-- Work to be completed --
Working from the start of the listing, please write out exactly the lines through the one that holds "(Kaytana) was held", both included, and omit all pictures.

-- Working data --
================================

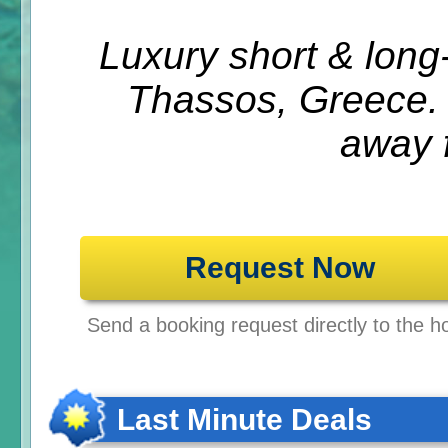
Luxury short & lon
Thassos, Greece.
away 
Request Now
Send a booking request directly to the ho
Last Minute Deals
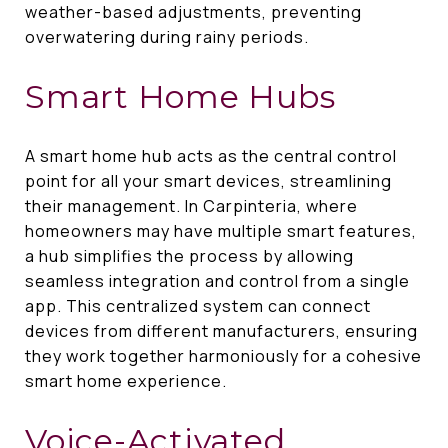
weather-based adjustments, preventing
overwatering during rainy periods.
Smart Home Hubs
A smart home hub acts as the central control
point for all your smart devices, streamlining
their management. In Carpinteria, where
homeowners may have multiple smart features,
a hub simplifies the process by allowing
seamless integration and control from a single
app. This centralized system can connect
devices from different manufacturers, ensuring
they work together harmoniously for a cohesive
smart home experience.
Voice-Activated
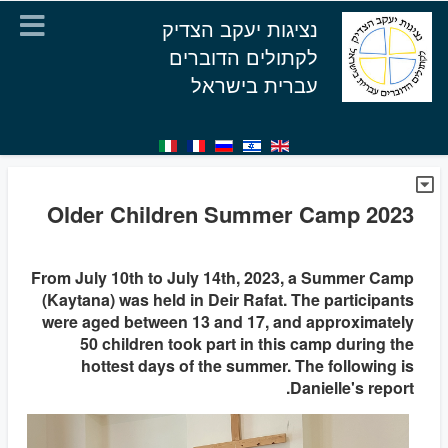
נציגות יעקב הצדיק
לקתולים הדוברים
עברית בישראל
Older Children Summer Camp 2023
From July 10th to July 14th, 2023, a Summer Camp
(Kaytana) was held in Deir Rafat. The participants
were aged between 13 and 17, and approximately
50 children took part in this camp during the
hottest days of the summer. The following is
Danielle's report.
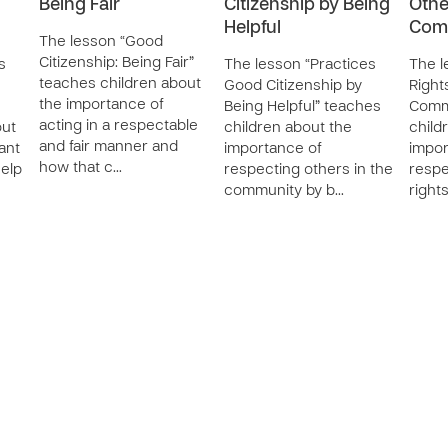
Being Fair
Citizenship by Being
Othe
Helpful
Com
The lesson “Good
Citizenship: Being Fair”
s
The lesson “Practices
The l
teaches children about
Good Citizenship by
Right
the importance of
Being Helpful” teaches
Comm
acting in a respectable
out
children about the
child
and fair manner and
ant
importance of
impor
how that c…
help
respecting others in the
respe
community by b…
right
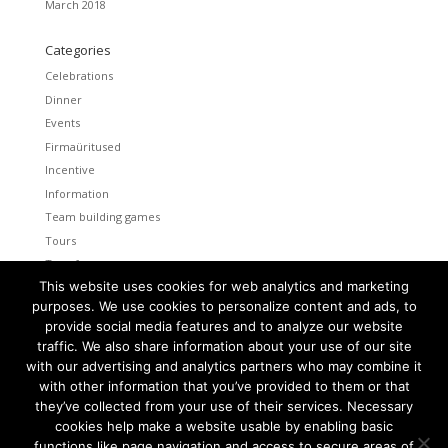
March 2018
Categories
Celebrations
Dinner
Events
Firmaüritused
Incentive
Information
Team building games
Tours
Transfers
This website uses cookies for web analytics and marketing
Uncategorized
purposes. We use cookies to personalize content and ads, to
provide social media features and to analyze our website
Meta
traffic. We also share information about your use of our site
Log in
with our advertising and analytics partners who may combine it
Entries feed
with other information that you’ve provided to them or that
Comments feed
they’ve collected from your use of their services. Necessary
cookies help make a website usable by enabling basic
WordPress.org
functions like page navigation and access to secure areas of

================================

-- Response --
Luxury short & lon
Thassos, Greece.
away 
Request Now
Send a booking request directly to the ho
Last Minute Deals
weather-based adjustments, preventing
overwatering during rainy periods.
Smart Home Hubs
A smart home hub acts as the central control
point for all your smart devices, streamlining
their management. In Carpinteria, where
homeowners may have multiple smart features,
a hub simplifies the process by allowing
seamless integration and control from a single
app. This centralized system can connect
devices from different manufacturers, ensuring
they work together harmoniously for a cohesive
smart home experience.
Voice-Activated
נציגות יעקב הצדיק
לקתולים הדוברים
עברית בישראל
Older Children Summer Camp 2023
From July 10th to July 14th, 2023, a Summer Camp
(Kaytana) was held in Deir Rafat. The participants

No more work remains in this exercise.